[Extracted material Boundary: Start]

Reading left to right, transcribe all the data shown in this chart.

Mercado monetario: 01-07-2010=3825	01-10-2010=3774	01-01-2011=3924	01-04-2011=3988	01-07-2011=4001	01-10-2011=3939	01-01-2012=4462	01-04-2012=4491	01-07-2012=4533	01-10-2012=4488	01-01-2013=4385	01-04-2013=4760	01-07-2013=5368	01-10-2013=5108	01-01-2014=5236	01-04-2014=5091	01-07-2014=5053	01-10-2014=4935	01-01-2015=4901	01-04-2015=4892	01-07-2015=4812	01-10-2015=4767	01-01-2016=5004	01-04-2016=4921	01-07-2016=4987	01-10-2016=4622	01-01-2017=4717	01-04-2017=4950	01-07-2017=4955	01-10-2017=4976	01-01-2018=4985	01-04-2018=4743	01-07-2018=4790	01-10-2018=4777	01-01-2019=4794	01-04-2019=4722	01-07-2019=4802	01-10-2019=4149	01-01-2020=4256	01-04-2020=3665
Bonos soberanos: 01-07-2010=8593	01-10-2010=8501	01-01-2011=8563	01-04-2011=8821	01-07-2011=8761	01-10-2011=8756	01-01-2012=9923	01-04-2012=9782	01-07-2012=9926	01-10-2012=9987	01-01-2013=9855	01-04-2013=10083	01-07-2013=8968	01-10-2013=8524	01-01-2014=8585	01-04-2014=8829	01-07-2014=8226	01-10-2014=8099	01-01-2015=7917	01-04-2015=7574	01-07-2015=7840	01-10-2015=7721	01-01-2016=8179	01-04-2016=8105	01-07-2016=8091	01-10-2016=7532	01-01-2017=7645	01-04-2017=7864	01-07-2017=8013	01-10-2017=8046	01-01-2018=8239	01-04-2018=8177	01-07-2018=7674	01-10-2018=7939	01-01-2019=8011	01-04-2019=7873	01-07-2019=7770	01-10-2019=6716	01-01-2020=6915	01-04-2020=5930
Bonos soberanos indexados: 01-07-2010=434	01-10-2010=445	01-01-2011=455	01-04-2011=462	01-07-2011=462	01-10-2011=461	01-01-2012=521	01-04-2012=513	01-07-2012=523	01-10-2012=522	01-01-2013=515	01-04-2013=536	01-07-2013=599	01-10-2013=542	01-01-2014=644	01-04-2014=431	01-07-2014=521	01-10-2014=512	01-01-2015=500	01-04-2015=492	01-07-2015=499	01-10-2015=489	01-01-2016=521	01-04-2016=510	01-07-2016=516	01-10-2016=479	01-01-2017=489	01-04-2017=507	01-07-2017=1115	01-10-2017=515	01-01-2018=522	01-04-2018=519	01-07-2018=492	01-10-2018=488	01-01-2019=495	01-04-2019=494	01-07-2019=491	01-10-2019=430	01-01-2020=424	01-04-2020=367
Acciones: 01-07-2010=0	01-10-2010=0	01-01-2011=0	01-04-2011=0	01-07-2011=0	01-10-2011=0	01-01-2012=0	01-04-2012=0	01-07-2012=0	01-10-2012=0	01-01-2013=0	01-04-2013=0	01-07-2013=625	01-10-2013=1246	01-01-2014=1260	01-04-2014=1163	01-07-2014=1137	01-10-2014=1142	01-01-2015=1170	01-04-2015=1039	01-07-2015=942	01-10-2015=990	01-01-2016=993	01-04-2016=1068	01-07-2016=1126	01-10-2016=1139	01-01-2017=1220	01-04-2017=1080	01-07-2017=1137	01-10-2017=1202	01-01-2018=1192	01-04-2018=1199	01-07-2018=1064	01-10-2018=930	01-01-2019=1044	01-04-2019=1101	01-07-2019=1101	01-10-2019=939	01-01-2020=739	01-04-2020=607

[Extracted material Boundary: End]
[Extracted material Boundary: Start]

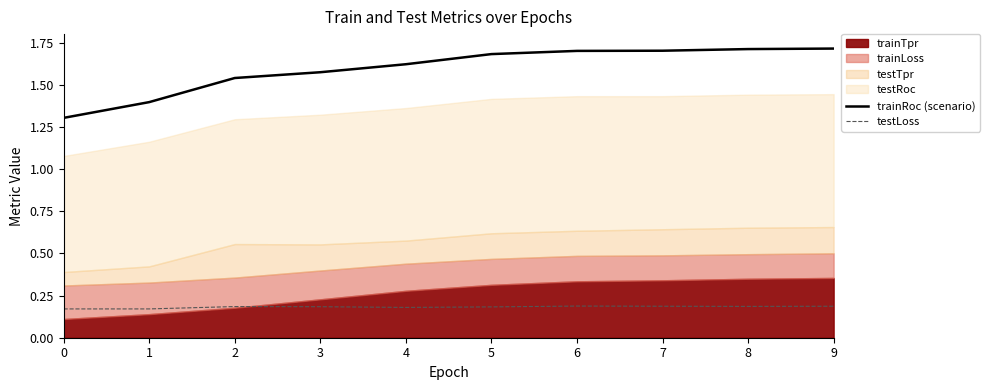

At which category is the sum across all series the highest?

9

[Extracted material Boundary: End]

(Try it): How many lines in the rows above contain the string "right", counting only matches with the same case? Reply with the number alone.

(Your solution): 1